◆ **Request**
In the material, copy the part that opens with the line containing "Source Extractor 2.28.2" and closes with the line containing "[instrumental pixel values]", swapping "grey" for "gray" and keeping every other character unchanged.

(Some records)
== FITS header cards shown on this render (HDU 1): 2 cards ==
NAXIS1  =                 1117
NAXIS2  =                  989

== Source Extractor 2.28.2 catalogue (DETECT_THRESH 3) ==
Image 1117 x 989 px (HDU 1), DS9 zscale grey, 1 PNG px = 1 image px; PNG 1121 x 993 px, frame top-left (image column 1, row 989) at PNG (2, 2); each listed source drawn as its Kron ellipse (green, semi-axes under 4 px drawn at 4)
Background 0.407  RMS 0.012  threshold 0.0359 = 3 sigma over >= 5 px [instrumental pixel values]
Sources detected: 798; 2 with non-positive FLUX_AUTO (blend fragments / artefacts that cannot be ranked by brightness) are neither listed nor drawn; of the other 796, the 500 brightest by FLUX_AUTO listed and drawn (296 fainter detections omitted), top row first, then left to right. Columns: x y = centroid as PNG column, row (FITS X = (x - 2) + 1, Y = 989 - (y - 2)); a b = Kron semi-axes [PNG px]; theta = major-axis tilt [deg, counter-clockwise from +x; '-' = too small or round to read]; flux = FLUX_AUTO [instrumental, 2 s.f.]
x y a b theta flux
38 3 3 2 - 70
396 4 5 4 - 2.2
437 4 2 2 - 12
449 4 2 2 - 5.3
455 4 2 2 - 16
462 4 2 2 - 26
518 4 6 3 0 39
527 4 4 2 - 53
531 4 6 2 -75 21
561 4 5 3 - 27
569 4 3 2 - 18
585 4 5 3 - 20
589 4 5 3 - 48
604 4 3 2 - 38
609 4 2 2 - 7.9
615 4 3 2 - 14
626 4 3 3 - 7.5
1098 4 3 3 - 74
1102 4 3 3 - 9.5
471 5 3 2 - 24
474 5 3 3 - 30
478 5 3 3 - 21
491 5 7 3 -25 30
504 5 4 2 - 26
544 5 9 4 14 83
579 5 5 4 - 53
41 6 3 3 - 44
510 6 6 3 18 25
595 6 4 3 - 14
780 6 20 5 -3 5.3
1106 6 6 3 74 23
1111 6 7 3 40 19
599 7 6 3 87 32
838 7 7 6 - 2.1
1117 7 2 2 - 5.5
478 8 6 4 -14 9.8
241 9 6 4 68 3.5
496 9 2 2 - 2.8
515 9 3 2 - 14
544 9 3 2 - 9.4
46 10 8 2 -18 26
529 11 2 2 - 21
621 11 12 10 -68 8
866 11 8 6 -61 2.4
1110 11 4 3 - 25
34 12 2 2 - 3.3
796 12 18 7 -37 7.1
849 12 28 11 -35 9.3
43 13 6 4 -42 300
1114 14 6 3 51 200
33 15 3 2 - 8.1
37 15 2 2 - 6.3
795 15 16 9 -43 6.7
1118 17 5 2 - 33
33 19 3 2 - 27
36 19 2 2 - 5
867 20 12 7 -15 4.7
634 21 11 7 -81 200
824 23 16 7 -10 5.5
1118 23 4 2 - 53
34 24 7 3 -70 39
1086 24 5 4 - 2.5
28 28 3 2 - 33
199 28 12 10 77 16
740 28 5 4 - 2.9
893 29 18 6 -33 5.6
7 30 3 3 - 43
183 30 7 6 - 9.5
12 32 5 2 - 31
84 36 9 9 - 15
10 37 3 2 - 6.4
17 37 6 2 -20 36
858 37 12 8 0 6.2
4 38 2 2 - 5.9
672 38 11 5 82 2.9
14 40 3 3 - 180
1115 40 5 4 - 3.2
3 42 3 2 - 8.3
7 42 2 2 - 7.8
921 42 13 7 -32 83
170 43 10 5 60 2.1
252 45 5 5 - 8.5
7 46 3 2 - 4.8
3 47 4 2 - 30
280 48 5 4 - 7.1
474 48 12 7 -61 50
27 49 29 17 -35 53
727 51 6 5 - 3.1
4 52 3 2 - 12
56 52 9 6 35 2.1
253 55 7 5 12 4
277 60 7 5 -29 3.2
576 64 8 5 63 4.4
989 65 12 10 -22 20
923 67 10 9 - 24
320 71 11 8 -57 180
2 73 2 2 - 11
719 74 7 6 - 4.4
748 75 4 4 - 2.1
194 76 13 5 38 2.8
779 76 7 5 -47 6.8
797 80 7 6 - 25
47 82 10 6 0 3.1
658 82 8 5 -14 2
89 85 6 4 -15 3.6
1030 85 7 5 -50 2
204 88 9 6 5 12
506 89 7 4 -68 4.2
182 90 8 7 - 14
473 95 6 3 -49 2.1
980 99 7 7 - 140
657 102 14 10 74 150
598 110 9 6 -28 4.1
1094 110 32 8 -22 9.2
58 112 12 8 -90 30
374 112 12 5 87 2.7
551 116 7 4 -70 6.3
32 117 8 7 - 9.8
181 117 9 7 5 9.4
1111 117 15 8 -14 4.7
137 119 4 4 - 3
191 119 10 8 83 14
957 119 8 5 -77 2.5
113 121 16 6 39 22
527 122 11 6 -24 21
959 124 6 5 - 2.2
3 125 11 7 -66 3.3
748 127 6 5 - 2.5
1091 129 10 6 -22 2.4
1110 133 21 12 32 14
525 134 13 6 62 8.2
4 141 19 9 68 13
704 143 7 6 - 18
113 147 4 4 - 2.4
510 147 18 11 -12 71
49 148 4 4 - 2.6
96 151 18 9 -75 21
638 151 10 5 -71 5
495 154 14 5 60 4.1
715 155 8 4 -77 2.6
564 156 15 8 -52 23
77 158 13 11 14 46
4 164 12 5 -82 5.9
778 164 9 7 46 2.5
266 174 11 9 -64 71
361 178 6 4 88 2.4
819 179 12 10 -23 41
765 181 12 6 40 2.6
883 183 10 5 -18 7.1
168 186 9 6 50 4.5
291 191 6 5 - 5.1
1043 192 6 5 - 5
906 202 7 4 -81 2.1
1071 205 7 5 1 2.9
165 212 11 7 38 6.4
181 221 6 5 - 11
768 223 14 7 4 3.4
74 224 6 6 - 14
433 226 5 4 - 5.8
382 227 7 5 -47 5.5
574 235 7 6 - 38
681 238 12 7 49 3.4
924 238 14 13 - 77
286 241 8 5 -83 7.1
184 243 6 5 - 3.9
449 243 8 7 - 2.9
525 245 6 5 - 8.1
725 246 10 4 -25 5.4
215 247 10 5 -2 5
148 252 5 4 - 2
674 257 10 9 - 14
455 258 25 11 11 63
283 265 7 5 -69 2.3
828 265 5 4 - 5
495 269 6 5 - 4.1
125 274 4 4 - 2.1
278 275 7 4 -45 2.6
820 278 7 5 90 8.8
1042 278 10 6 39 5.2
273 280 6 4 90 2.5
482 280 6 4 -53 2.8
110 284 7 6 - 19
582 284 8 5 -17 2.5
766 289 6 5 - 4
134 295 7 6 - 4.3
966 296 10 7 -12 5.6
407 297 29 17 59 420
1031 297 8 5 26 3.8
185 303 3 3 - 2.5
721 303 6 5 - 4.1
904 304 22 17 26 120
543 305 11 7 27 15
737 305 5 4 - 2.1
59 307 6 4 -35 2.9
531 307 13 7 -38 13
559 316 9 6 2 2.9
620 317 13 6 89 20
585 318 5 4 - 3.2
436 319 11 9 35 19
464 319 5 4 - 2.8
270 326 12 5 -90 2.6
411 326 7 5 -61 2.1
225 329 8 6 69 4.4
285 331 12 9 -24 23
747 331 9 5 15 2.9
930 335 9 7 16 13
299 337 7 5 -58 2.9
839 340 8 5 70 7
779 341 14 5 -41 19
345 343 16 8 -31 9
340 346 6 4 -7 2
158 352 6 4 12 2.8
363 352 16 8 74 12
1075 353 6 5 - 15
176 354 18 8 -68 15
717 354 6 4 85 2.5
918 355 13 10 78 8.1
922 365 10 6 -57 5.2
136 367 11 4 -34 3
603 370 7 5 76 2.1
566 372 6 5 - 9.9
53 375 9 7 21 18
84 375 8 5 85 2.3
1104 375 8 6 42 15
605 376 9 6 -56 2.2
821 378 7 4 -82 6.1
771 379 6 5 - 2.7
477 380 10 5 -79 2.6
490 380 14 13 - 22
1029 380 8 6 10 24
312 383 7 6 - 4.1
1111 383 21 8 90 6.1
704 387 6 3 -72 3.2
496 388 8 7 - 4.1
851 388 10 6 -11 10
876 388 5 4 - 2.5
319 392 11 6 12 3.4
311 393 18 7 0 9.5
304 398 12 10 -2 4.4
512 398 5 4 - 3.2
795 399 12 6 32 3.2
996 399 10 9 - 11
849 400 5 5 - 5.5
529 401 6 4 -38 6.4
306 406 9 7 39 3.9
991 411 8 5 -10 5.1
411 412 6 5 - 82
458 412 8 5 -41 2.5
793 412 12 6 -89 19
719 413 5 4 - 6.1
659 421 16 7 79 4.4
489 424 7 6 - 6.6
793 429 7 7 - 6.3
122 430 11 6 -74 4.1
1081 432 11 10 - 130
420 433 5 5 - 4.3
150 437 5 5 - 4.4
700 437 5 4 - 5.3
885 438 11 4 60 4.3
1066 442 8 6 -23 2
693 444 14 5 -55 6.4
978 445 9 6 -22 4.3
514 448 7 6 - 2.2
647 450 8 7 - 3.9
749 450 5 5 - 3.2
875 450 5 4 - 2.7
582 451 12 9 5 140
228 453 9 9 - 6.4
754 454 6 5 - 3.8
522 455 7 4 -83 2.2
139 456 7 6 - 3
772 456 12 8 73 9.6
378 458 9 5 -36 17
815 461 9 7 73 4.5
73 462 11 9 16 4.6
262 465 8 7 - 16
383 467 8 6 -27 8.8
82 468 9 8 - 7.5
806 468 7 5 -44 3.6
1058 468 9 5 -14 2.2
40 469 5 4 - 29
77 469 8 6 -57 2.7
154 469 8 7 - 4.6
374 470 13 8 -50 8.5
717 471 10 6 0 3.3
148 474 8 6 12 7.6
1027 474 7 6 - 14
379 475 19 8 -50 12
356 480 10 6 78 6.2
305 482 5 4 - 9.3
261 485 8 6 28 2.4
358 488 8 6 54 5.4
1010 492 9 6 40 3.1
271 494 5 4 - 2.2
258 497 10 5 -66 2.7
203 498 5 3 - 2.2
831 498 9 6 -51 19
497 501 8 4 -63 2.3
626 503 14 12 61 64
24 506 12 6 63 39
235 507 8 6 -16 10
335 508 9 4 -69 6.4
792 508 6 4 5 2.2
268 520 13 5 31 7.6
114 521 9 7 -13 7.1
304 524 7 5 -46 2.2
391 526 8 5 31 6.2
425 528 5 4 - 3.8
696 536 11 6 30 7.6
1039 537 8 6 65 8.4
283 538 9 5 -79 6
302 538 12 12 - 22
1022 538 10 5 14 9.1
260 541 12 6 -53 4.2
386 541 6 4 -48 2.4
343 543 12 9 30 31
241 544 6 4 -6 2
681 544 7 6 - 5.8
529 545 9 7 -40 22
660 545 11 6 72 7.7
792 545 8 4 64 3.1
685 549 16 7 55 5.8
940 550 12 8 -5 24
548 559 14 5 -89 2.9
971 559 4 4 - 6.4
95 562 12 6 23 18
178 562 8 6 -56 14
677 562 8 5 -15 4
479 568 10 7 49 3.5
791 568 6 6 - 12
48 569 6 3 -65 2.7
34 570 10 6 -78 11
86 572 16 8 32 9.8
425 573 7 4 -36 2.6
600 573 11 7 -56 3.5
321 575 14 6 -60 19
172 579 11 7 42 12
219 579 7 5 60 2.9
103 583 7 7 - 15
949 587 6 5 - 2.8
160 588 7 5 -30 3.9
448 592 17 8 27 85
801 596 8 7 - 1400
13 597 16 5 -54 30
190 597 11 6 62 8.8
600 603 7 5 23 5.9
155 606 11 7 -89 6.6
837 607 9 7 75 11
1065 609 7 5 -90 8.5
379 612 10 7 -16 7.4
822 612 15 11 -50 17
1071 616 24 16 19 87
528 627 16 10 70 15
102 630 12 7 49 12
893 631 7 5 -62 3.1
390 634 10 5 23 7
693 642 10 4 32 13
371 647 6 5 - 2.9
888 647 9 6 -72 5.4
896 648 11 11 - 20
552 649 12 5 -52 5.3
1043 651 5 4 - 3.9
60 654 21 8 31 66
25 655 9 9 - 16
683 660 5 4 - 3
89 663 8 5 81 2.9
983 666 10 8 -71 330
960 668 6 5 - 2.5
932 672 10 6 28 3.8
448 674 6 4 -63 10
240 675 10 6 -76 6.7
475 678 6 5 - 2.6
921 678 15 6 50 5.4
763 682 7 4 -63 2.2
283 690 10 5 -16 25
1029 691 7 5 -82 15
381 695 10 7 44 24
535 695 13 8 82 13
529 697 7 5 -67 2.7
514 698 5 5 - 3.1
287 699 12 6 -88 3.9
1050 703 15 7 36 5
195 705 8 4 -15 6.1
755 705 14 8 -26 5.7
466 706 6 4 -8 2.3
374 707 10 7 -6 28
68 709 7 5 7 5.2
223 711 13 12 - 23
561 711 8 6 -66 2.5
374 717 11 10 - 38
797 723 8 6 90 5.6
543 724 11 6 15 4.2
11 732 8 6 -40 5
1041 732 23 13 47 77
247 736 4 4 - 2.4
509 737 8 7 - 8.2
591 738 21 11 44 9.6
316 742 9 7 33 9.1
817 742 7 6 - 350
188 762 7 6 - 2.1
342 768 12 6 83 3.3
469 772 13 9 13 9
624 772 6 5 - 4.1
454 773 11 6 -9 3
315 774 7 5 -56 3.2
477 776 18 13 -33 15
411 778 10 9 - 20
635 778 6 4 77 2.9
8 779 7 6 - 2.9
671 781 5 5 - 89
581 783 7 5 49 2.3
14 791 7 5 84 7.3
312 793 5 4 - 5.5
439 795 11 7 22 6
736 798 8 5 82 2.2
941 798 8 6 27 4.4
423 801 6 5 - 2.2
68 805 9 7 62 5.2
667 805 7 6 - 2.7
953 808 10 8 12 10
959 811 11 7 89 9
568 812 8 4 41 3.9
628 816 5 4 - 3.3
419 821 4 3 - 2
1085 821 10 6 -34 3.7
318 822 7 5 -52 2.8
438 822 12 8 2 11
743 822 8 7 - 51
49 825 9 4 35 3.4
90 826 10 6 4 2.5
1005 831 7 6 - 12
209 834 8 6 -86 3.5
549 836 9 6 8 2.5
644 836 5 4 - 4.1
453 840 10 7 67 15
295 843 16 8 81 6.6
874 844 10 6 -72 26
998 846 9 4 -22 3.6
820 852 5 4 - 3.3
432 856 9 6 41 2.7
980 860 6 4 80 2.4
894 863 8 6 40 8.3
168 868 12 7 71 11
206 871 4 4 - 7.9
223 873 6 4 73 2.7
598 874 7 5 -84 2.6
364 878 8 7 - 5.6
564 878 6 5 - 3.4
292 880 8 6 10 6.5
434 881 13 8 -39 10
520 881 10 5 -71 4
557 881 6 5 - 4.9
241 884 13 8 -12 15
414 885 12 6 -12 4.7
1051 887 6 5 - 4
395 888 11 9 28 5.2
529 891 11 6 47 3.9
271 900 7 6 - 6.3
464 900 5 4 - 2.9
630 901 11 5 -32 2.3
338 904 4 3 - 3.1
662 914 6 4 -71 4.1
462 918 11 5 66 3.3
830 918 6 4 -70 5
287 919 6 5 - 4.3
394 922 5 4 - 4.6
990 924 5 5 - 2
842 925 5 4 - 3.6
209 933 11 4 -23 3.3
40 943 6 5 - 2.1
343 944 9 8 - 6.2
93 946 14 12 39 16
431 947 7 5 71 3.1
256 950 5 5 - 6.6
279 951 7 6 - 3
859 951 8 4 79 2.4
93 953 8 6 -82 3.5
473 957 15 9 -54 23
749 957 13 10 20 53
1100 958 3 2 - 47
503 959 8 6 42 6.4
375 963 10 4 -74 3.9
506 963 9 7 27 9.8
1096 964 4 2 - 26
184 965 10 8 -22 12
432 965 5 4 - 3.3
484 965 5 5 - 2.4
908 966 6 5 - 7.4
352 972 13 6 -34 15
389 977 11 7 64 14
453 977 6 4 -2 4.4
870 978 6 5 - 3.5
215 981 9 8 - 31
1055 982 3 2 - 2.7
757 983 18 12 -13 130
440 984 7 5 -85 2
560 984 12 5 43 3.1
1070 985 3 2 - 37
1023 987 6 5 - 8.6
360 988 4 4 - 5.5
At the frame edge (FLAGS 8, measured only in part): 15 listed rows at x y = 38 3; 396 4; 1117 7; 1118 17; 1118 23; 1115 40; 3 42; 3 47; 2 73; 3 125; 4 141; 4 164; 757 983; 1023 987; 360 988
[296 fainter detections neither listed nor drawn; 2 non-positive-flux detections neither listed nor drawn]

◆ **Output of the task**
== Source Extractor 2.28.2 catalogue (DETECT_THRESH 3) ==
Image 1117 x 989 px (HDU 1), DS9 zscale gray, 1 PNG px = 1 image px; PNG 1121 x 993 px, frame top-left (image column 1, row 989) at PNG (2, 2); each listed source drawn as its Kron ellipse (green, semi-axes under 4 px drawn at 4)
Background 0.407  RMS 0.012  threshold 0.0359 = 3 sigma over >= 5 px [instrumental pixel values]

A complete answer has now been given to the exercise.